Todas las verdades y mentiras
Cuando tu chico la tiene muy pequeña
En los seres humanos, el pene medio mide unos 13,5 centímetros de longitud en erección y 8,8 centímetros en reposo. Con un diámetro promedio que oscila entre 2 y 3,2 centímetros.
El pene de la inmensa mayoría de los hombres (79%) mide entre 12 y 17 centímetros de longitud en erección y entre 6 y 11 centímetros en reposo. Hay un 18% de hombres pueden considerar que tienen un pene grande con más de 17 centímetros de longitud en erección y más de 11 centímetros en reposo.
Se considera un pene pequeño el que mide menos de 12 centímetros de longitud en erección y menos de 6 centímetros en reposo; este tamaño lo tienen el 3% de los hombres. Con frecuencia, el tamaño de un pene en reposo no predice mucho el que alcanzará en erección. Se ha observado que hay penes de menor tamaño, en reposo, que crecen más para alcanzar la misma medida en erección que otros penes originalmente más largos en posición de descanso
Una preocupación para hombres y mujeres
La mayor preocupación confesada, tanto por hombres como por mujeres, sobre el pene pequeño es estética. Es decir, se ve más “completo” a un hombre desnudo que porta unos genitales de un tamaño “adecuado” (y resulta difícil hacer una buena definición de ello) que si los tiene pequeños. Probablemente, porque un pene pequeño trae a la memoria de un órgano sexual masculino infantil.
Sin embargo, la preocupación menos confesable, aunque todo el mundo sepa que existe (las mujeres hablan de eso entre sí; y los hombres temen), es que un pene de tales dimensiones no deje satisfecha a una mujer durante la cópula.
Se ha intentado negar que tales aprensiones existan (en las mujeres; los hombres afectados las tienen en cualquier caso). Después de todo, el orgasmo femenino depende más del estímulo que recibe su clítoris que del pene que surca el interior de su vagina. Eso es verdad…, pero no es toda la verdad.
Porque a las mujeres, durante el coito, les gusta sentirse “llenas”. Y eso sólo lo consiguen los penes convenientemente anchos (no largos). Está comprobado que la distensión que produce el pene en la vagina incrementa el flujo sanguíneo genital incrementando la erección del clítoris (y su sensibilidad) y la humidificación de las paredes vaginales.

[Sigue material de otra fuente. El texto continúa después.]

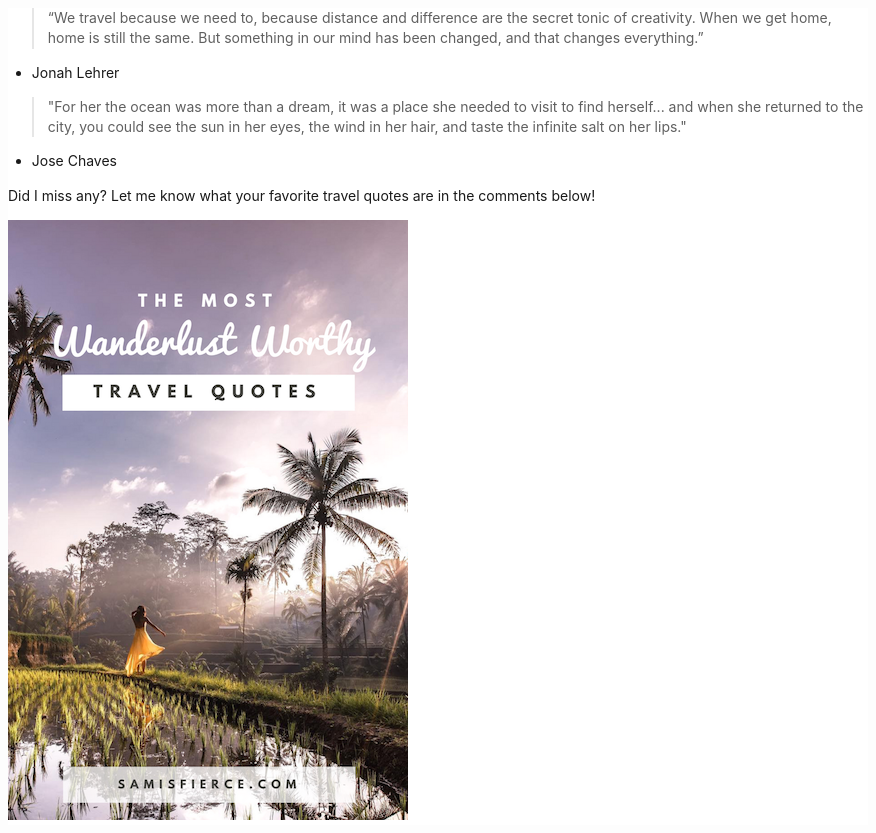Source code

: >“We travel because we need to, because distance and difference are the secret tonic of creativity. When we get home, home is still the same. But something in our mind has been changed, and that changes everything.”
* Jonah Lehrer

>"For her the ocean was more than a dream, it was a place she needed to visit to find herself... and when she returned to the city, you could see the sun in her eyes, the wind in her hair, and taste the infinite salt on her lips."
* Jose Chaves

Did I miss any? Let me know what your favorite travel quotes are in the comments below!

<span class="image-center">
<img class="" src="/images/blogposts/20171209/samisfierce-wanderlust-travel-quotes.png">
</span>
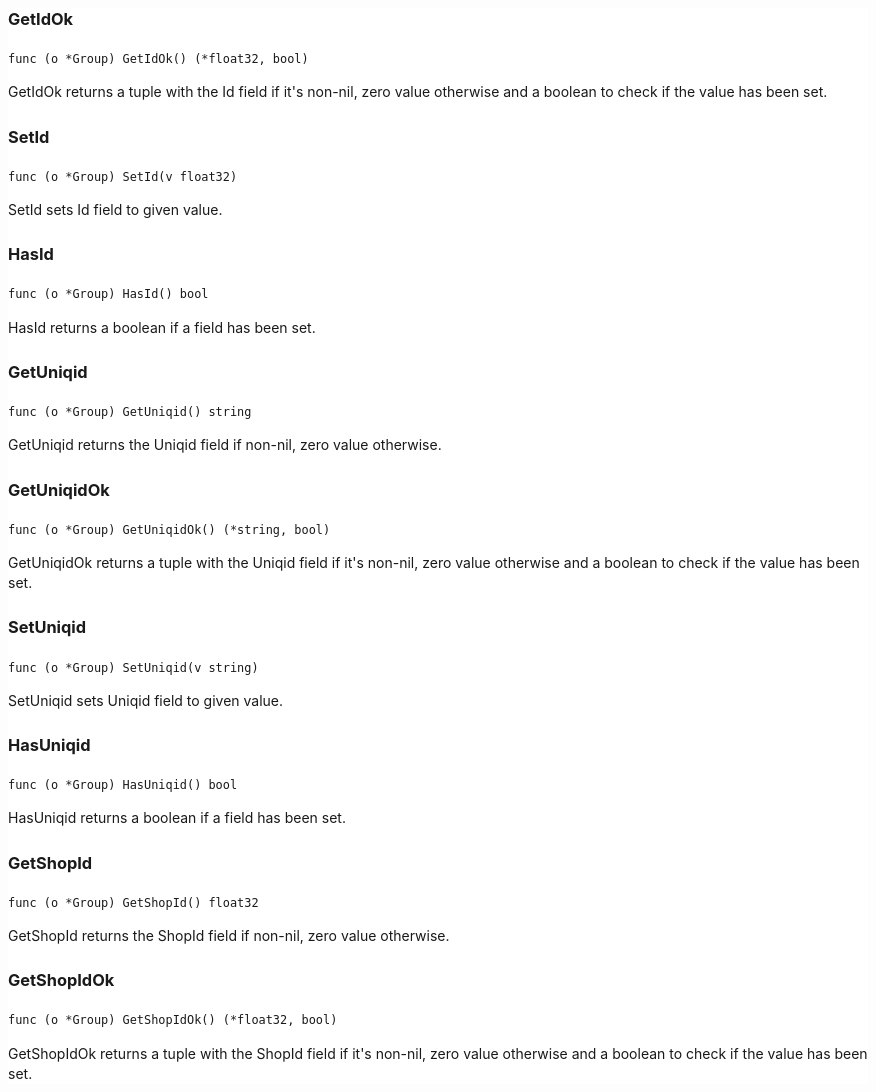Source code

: ### GetIdOk

`func (o *Group) GetIdOk() (*float32, bool)`

GetIdOk returns a tuple with the Id field if it's non-nil, zero value otherwise
and a boolean to check if the value has been set.

### SetId

`func (o *Group) SetId(v float32)`

SetId sets Id field to given value.

### HasId

`func (o *Group) HasId() bool`

HasId returns a boolean if a field has been set.

### GetUniqid

`func (o *Group) GetUniqid() string`

GetUniqid returns the Uniqid field if non-nil, zero value otherwise.

### GetUniqidOk

`func (o *Group) GetUniqidOk() (*string, bool)`

GetUniqidOk returns a tuple with the Uniqid field if it's non-nil, zero value otherwise
and a boolean to check if the value has been set.

### SetUniqid

`func (o *Group) SetUniqid(v string)`

SetUniqid sets Uniqid field to given value.

### HasUniqid

`func (o *Group) HasUniqid() bool`

HasUniqid returns a boolean if a field has been set.

### GetShopId

`func (o *Group) GetShopId() float32`

GetShopId returns the ShopId field if non-nil, zero value otherwise.

### GetShopIdOk

`func (o *Group) GetShopIdOk() (*float32, bool)`

GetShopIdOk returns a tuple with the ShopId field if it's non-nil, zero value otherwise
and a boolean to check if the value has been set.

Ventajas e inconvenientes de los penes pequeños
Hay penes pequeños en longitud que pueden tener las mismas dimensiones transversales que los largos. Por eso, pueden llenar tanto como los penes grandes. Aunque es cierto que no invaden del mismo modo la vagina (no llegan al fondo). Pero los penes pequeños no tienen por qué ser un obstáculo para tener un buen sexo. Para la mujer, son más cómodos para practicar la felación (sexo oral a un hombre) y para el coito anal. Y pueden resultar más manejables a la hora de masturbarlos.
No se harían estos planteamientos si se tuviera en la cabeza que la cópula no es la única forma que tienen hombres y mujeres de relacionarse sexualmente. Pero, una vez decidido realizar el coito, existen varias opciones que pueden ayudar en estos casos. Una de ellas sería utilizar una prótesis elegida del tamaño adecuado. Mas, no es en esto en la solución que piensa la mayoría de la gente
Cualquier posición de coito que requiera que la mujer mantenga las piernas abiertas o muy abiertas impide que la mujer sienta un pene pequeño en el interior de su vagina. Luego hay que buscar otras opciones. Mantener las piernas cerradas.
Tanto si él se coloca encima, con sus piernas por fuera de las de ellas, como si ella se coloca en la posición superior, como si él la aborda, vaginalmente, por detrás. En las posturas laterales, no es necesario que la mujer mantenga las piernas juntas, puede desplazar una hacia delante para facilitar el abordaje masculino, sin necesidad de abrirlas.
En todas esas posturas, si él puede estimular el clítoris con su pubis, estupendo. Porque eso facilitará el orgasmo femenino. Pero si ella se ayuda manualmente mientras se concentra en las sensaciones percibidas en su vagina, y él se concentra en proporcionárselas, será mejor.
En cualquier caso, conviene no olvidar que las relaciones sexuales no se circunscriben al coito. Que existen numerosos juegos donde ambos pueden disfrutar. A veces, incluso añadiendo el uso de un dildo para que la mujer sienta algo dentro de su vagina mientras se hacen otras cosas placenteras para ambos.